I stopped what I was doing and stared back at her. My eyes met hers, desperate to convey my self-doubt and trepidation. “The letter came today,” I said. I had no need or desire to say more. I dropped my gaze.

“It was . . .” March’s voice trailed as I nodded before she was able to finish asking the question. “And you are thinking of running?”

I huffed and pinched the bridge of my nose with my eyelids squeezed tight. “I’ve already decided, March. I am running, and I’m taking you with me.” My hands dropped to my sides as I looked at her again.

She crossed her arms and allowed her signature frown of disapproval to rest on her lips. “I’m not going anywhere, Jack. You know the punishment is worse than extermination. You remember what they did to our father.” Her voice faltered with the slightest quiver upon mentioning him.

Our father had attempted to flee after reading his own execution letter. What they did to him was unbearable to imagine. Two weeks after his capture, we received a document detailing every method of torture he suffered before he met his end. He’d lasted four days. Lost in those memories, I shook myself free of them and continued to pack her belongings.

“Stop.”

“No. I’m taking you with me.” I stuffed everything I’d gathered into a small bag and pulled the drawstring tight.

“Jack, I will call the Census Bureau.”

I dropped the bag and stared at her. My jaw clenched and muscles tightened. I believed her. March never lied. “You’d do that to your own brother?”

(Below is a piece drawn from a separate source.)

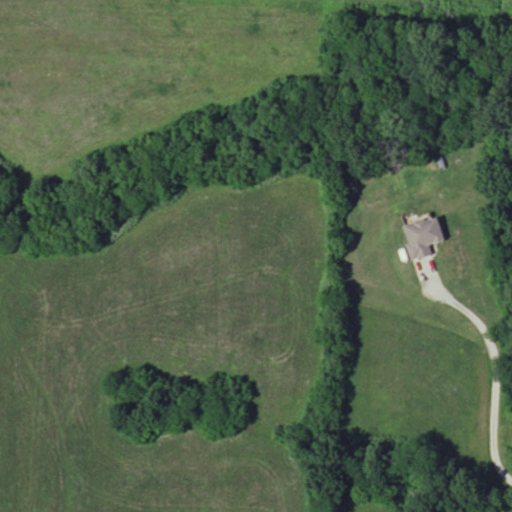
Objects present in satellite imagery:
building: (424, 238)
road: (496, 386)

She rolled her eyes and shook her head, brown curls bouncing. She looked just like our mother when she was frustrated, small, gray eyes narrowed, mouth turned down into a pouty scowl. “You are doing this to yourself. I love you, Jack, but look at what you are doing. You’re turning into one of those . . . one of those people who tries to destroy everything they ever believed in.” Her hand started to move to the phone. “I’m calling them.”

I rushed at her. “No!” Gripping her hand in mine, I squeezed it tight. “You can’t.” I felt them falling, angry tears, desperate tears. “You don’t . . .”

March’s demeanor softened. She had never been emotional, but I saw the glimmer of heartbreak welling in those angry eyes. It proved she cared. She brushed a strand of hair from my forehead, delicate fingers tracing across my skin. “Okay,” she murmured. Her voice lowered to a whisper. “But I’m not going with you.”

As much as I wished I had the power to change her mind, I knew I had none. March gripped her beliefs with such fervor that no one and nothing could pry them away. My hopes quashed and life on a thin, broken line, I accepted her wishes and turned to leave.

“Goodbye, March.”

Those were the last words I spoke to her. She said nothing in return.